The answer must be every line from the listing that holds the string "significant".

→ **GIVEN DATA**:
══════════

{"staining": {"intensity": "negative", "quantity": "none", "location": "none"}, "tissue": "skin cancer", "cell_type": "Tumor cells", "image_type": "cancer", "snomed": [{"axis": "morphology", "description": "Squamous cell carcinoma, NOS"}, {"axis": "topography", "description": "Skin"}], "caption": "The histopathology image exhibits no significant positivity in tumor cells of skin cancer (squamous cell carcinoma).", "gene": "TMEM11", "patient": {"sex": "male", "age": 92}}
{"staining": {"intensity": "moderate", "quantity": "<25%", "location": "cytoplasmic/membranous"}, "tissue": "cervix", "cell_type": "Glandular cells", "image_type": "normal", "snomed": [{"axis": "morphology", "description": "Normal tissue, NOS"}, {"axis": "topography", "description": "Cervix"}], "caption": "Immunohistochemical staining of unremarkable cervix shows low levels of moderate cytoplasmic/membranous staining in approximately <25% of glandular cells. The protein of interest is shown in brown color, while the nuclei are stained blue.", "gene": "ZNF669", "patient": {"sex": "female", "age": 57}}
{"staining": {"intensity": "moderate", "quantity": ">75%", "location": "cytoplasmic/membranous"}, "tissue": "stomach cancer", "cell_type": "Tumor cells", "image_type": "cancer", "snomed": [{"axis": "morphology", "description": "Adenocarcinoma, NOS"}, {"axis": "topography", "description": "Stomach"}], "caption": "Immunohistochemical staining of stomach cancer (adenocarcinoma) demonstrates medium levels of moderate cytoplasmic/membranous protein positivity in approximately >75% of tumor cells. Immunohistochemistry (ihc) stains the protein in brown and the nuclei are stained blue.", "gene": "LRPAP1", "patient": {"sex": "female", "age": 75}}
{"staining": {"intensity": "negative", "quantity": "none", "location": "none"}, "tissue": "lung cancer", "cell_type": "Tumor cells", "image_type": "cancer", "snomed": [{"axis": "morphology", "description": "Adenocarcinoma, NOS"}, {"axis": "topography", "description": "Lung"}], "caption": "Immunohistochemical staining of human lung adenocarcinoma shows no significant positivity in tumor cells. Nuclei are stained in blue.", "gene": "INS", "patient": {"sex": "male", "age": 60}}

══════════

→ **ANSWER TO THIS PROBLEM**:
{"staining": {"intensity": "negative", "quantity": "none", "location": "none"}, "tissue": "skin cancer", "cell_type": "Tumor cells", "image_type": "cancer", "snomed": [{"axis": "morphology", "description": "Squamous cell carcinoma, NOS"}, {"axis": "topography", "description": "Skin"}], "caption": "The histopathology image exhibits no significant positivity in tumor cells of skin cancer (squamous cell carcinoma).", "gene": "TMEM11", "patient": {"sex": "male", "age": 92}}
{"staining": {"intensity": "negative", "quantity": "none", "location": "none"}, "tissue": "lung cancer", "cell_type": "Tumor cells", "image_type": "cancer", "snomed": [{"axis": "morphology", "description": "Adenocarcinoma, NOS"}, {"axis": "topography", "description": "Lung"}], "caption": "Immunohistochemical staining of human lung adenocarcinoma shows no significant positivity in tumor cells. Nuclei are stained in blue.", "gene": "INS", "patient": {"sex": "male", "age": 60}}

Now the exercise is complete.